I have changed my eating habits over the years and am actually even aware when I am begin to eat unconsciously (and, usually, out of control). But I often tell myself too bad I want it.
Well, recently I made a different choice. I chose to identify with the part of me that loves me rather than the ego-in-fear part of me. I laid down and allowed myself to go into the fear, but more importantly, I acknowledged and embraced the panic that came up because I didn’t allow myself to order a huge meal from a restaurant (smothered in sugar and preservatives and who knows what else) to numb out.

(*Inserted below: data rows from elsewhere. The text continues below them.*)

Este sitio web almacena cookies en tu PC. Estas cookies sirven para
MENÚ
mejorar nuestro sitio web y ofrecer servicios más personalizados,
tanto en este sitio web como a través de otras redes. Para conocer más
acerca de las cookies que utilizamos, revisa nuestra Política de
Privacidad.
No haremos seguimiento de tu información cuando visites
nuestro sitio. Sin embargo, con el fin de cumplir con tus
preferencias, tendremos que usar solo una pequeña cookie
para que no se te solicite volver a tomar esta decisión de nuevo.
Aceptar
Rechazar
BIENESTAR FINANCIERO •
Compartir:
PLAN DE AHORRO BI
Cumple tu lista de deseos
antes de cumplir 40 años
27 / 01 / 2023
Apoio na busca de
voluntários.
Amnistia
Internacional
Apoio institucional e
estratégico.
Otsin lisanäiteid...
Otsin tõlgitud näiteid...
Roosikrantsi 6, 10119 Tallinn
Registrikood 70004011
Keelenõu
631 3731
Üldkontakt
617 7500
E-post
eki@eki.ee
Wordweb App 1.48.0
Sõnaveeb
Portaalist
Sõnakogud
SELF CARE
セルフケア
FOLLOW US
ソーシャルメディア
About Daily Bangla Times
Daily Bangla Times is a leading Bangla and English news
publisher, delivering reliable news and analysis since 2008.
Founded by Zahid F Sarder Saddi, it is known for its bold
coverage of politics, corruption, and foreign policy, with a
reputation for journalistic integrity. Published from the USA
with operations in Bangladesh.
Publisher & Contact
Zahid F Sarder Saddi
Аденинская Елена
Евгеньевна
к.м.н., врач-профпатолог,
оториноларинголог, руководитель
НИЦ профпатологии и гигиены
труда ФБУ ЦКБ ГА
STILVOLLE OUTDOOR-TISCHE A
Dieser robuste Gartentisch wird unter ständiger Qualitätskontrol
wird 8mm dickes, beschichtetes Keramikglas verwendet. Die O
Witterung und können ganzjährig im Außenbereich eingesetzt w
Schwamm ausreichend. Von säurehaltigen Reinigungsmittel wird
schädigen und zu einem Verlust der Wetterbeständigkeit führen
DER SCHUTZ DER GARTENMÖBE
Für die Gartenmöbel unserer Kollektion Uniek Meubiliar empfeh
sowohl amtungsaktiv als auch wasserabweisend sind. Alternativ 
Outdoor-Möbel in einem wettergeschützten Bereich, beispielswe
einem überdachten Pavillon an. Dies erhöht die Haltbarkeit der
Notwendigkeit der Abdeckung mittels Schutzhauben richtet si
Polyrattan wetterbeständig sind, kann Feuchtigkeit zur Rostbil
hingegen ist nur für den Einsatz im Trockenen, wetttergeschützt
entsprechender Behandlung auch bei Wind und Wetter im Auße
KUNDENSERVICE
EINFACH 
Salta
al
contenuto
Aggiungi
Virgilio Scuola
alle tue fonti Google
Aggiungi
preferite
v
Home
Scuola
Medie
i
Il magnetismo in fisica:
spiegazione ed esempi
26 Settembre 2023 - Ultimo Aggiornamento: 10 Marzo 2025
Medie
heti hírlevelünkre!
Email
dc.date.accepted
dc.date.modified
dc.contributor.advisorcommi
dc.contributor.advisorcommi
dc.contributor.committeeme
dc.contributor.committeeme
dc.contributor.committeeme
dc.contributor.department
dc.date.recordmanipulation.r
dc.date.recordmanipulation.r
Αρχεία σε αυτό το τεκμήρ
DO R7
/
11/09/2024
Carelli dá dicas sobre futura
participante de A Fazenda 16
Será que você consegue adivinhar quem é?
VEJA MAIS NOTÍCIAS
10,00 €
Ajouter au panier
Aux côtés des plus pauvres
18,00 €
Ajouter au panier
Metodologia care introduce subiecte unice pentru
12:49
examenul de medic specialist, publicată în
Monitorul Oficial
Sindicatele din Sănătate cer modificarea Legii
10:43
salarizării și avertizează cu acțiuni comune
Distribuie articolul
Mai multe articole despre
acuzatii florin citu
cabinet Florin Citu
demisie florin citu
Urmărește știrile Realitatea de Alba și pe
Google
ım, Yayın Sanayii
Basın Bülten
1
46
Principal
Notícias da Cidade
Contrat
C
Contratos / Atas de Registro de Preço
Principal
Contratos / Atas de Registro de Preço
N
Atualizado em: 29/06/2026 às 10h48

As I lay there, I felt like I was wrestling demons. This wasn’t the ‘relax, surrender and then feel good’ that I have experienced before. No this was work. I reminded myself over and over that I had choice and I chose a healthier me. I imagined embracing this part of me (the panicked part). I imagined identifying with the more expanded ‘real’ me. I reminded myself that I was safe and that I now trust my higher self to take care of me in a gentle easy way (unlike earlier in my life). I imagined and intended that all aspects of me realign with my higher self and my higher energies. Plus a bunch of other stuff that seemed very important at the time.
Eventually the panic receded and the seemingly uncontrollable craving for lots of food to numb-out went away. I was exhausted with the whole thing, but so exhilarated. I am full of hope that this can continue until the entire behavior pattern and health issues that resulted from it can heal.